Extracted text:
::::

The draft report recommended information security controls, claiming that there are sources of advice but none aimed to set a standard for information security.

The document also claimed not to be a "set of prescriptive guidance that must be implemented for security".

"In the highly individual world of the small business, there is no such thing."

“The standard sets forth a hierarchy of three categories of control, each detailing the basic principles of information security a micro, small or medium enterprise should pursue," the association wrote.

"Each principle is designed to minimise the administrative burden often associated with information security, focusing on the business processes that will best provide information security as opposed to bureaucracy.”

David Lacey, the association's director of research said organisations with fewer than 250 workers account for nearly all of Britain's workforce "yet SMEs often regard security as a grudge purchase or think that information security does not apply to me".

“The thinking behind this reflects the different attitudes between large corporate and small businesses," he said.

"Any [merchant] offering payment via credit card also needs to think about PCI DSS compliance."

He said there was a lot of information security guidance but it was spread around.

“It is focused at corporates or government where huge processes and large amounts of paperwork are the norm; and is often out of date and does not address current threats and security issues.”

Edy Almer, VP product management at Safend, said smaller organisations needed to take the same approach to security as larger enterprises.

"It marks a significant step in recognising and addressing the security issues within smaller [to] medium-sized businesses," Almer said.

::::

Complete the following:
A. Rewrite the paragraph of the article on small-business information security that begins "David Lacey, the association's director of research" as one shorter sentence, keeping its main facts.
B. For each statement, decide whether it agrees with the article on small-business information security. Answer yes or no, and quote the words of the article that decide it. (i) The standard sets out three categories of control. (ii) The document presents itself as prescriptive guidance that must be implemented. (iii) Edy Almer said smaller organizations need a different approach to security from larger enterprises.
C. Carry on the article on small-business information security from where it stops.

Collected data:
::::

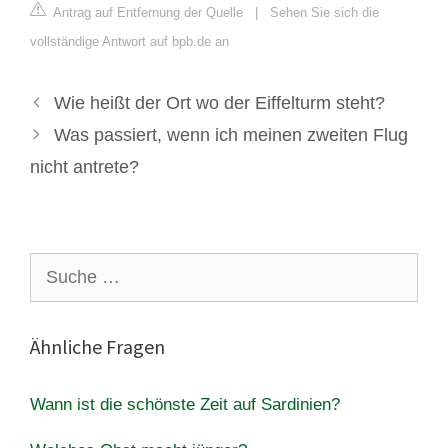
Antrag auf Entfernung der Quelle
|
Sehen Sie sich die
vollständige Antwort auf bpb.de an
Wie heißt der Ort wo der Eiffelturm steht?
Was passiert, wenn ich meinen zweiten Flug
nicht antrete?
Suche
nach:
Ähnliche Fragen
Wann ist die schönste Zeit auf Sardinien?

::::

Activity answers:
A. David Lacey, the association's director of research, said that organizations with fewer than 250 workers employ nearly all of Britain's workforce, yet SMEs often treat security as a grudge purchase or assume it does not apply to them.

B.
(i) Yes: "The standard sets forth a hierarchy of three categories of control"
(ii) No: "claimed not to be a "set of prescriptive guidance that must be implemented for security""
(iii) No: "smaller organisations needed to take the same approach to security as larger enterprises"

C.
“Organisations need to identify the problem areas surrounding information security and assign a person to be responsible for, and set policies to deal with, data protection.

"Businesses should ensure they are not sending sensitive data to third parties, always backing up their data, training all employees on the significance of a policy and putting technical controls in place to enforce the policy."

Almer said many British Government laws applied to smaller organisations as much as they did to enterprises. 

“The [association's] initiative of making the fruit of its hard work widely available under a Creative Common Licence is admirable and should be commended and encouraged.”

Andrew Maguire, director of business security marketing at BitDefender, said SMBs needed to think about protecting their secrets.

"Yes a virus is a pain to clean up, but more of an impact is the data that is trying to leave your perimeter," Maguire said.

“There is a breaking point for businesses of 15-20 staff, fewer than that and they can use consumer software as they do not need the complexity. The problem is a lot of SMEs do not know that they need to be compliant and we find that security is an after-thought.

"They do not want to deal with security and we are seeing no separation between the SME and the home-worker.”